= REQUIREMENT =
Word for word, restate every record, though not the pictures.

Items from a dataset

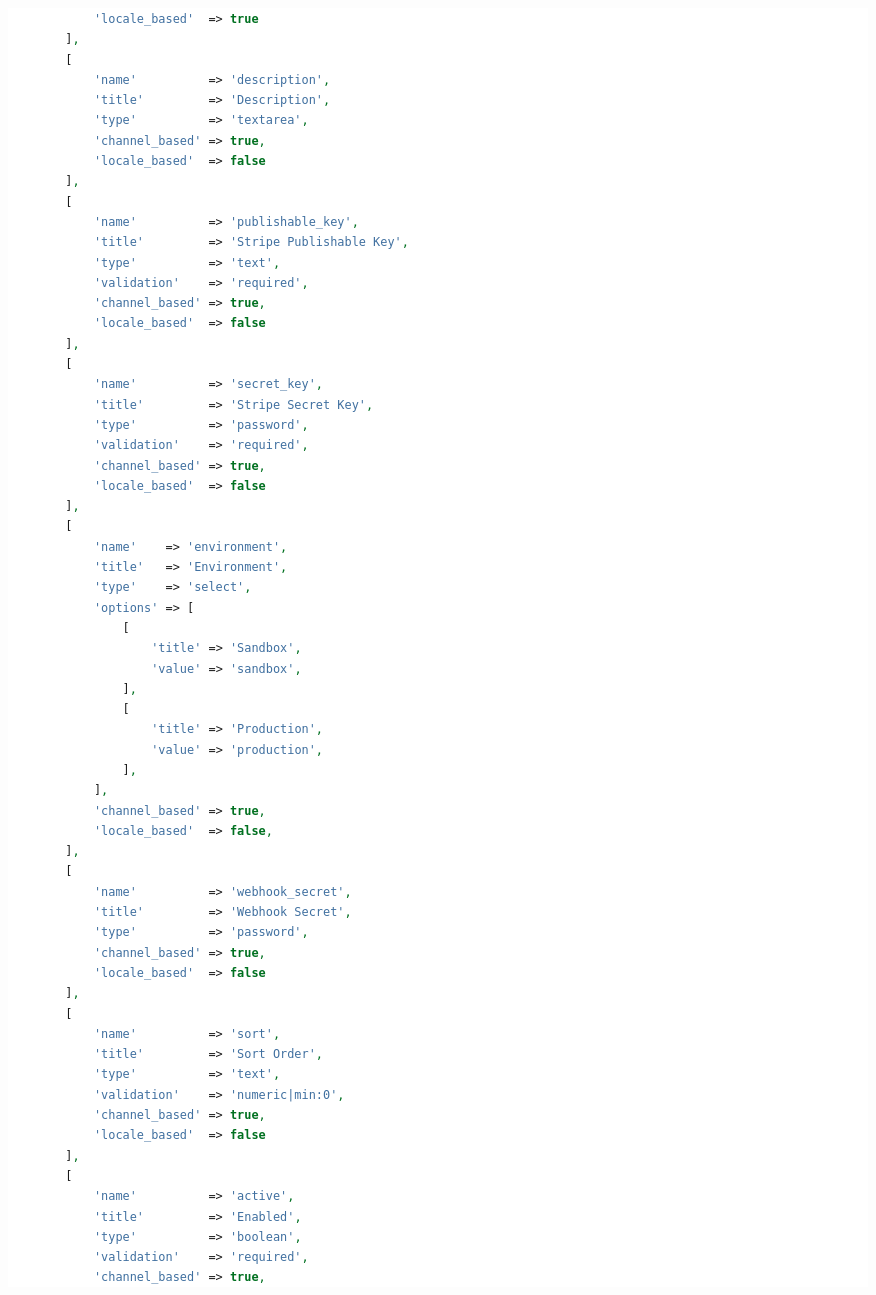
```php
            'locale_based'  => true
        ],
        [
            'name'          => 'description',
            'title'         => 'Description',
            'type'          => 'textarea',
            'channel_based' => true,
            'locale_based'  => false
        ],
        [
            'name'          => 'publishable_key',
            'title'         => 'Stripe Publishable Key',
            'type'          => 'text',
            'validation'    => 'required',
            'channel_based' => true,
            'locale_based'  => false
        ],
        [
            'name'          => 'secret_key',
            'title'         => 'Stripe Secret Key',
            'type'          => 'password',
            'validation'    => 'required',
            'channel_based' => true,
            'locale_based'  => false
        ],
        [
            'name'    => 'environment',
            'title'   => 'Environment',
            'type'    => 'select',
            'options' => [
                [
                    'title' => 'Sandbox',
                    'value' => 'sandbox',
                ],
                [
                    'title' => 'Production',
                    'value' => 'production',
                ],
            ],
            'channel_based' => true,
            'locale_based'  => false,
        ],
        [
            'name'          => 'webhook_secret',
            'title'         => 'Webhook Secret',
            'type'          => 'password',
            'channel_based' => true,
            'locale_based'  => false
        ],
        [
            'name'          => 'sort',
            'title'         => 'Sort Order',
            'type'          => 'text',
            'validation'    => 'numeric|min:0',
            'channel_based' => true,
            'locale_based'  => false
        ],
        [
            'name'          => 'active',
            'title'         => 'Enabled',
            'type'          => 'boolean',
            'validation'    => 'required',
            'channel_based' => true,
```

= SOLUTION FOR THIS EXERCISE =
```php
            'locale_based'  => true
        ],
        [
            'name'          => 'description',
            'title'         => 'Description',
            'type'          => 'textarea',
            'channel_based' => true,
            'locale_based'  => false
        ],
        [
            'name'          => 'publishable_key',
            'title'         => 'Stripe Publishable Key',
            'type'          => 'text',
            'validation'    => 'required',
            'channel_based' => true,
            'locale_based'  => false
        ],
        [
            'name'          => 'secret_key',
            'title'         => 'Stripe Secret Key',
            'type'          => 'password',
            'validation'    => 'required',
            'channel_based' => true,
            'locale_based'  => false
        ],
        [
            'name'    => 'environment',
            'title'   => 'Environment',
            'type'    => 'select',
            'options' => [
                [
                    'title' => 'Sandbox',
                    'value' => 'sandbox',
                ],
                [
                    'title' => 'Production',
                    'value' => 'production',
                ],
            ],
            'channel_based' => true,
            'locale_based'  => false,
        ],
        [
            'name'          => 'webhook_secret',
            'title'         => 'Webhook Secret',
            'type'          => 'password',
            'channel_based' => true,
            'locale_based'  => false
        ],
        [
            'name'          => 'sort',
            'title'         => 'Sort Order',
            'type'          => 'text',
            'validation'    => 'numeric|min:0',
            'channel_based' => true,
            'locale_based'  => false
        ],
        [
            'name'          => 'active',
            'title'         => 'Enabled',
            'type'          => 'boolean',
            'validation'    => 'required',
            'channel_based' => true,
```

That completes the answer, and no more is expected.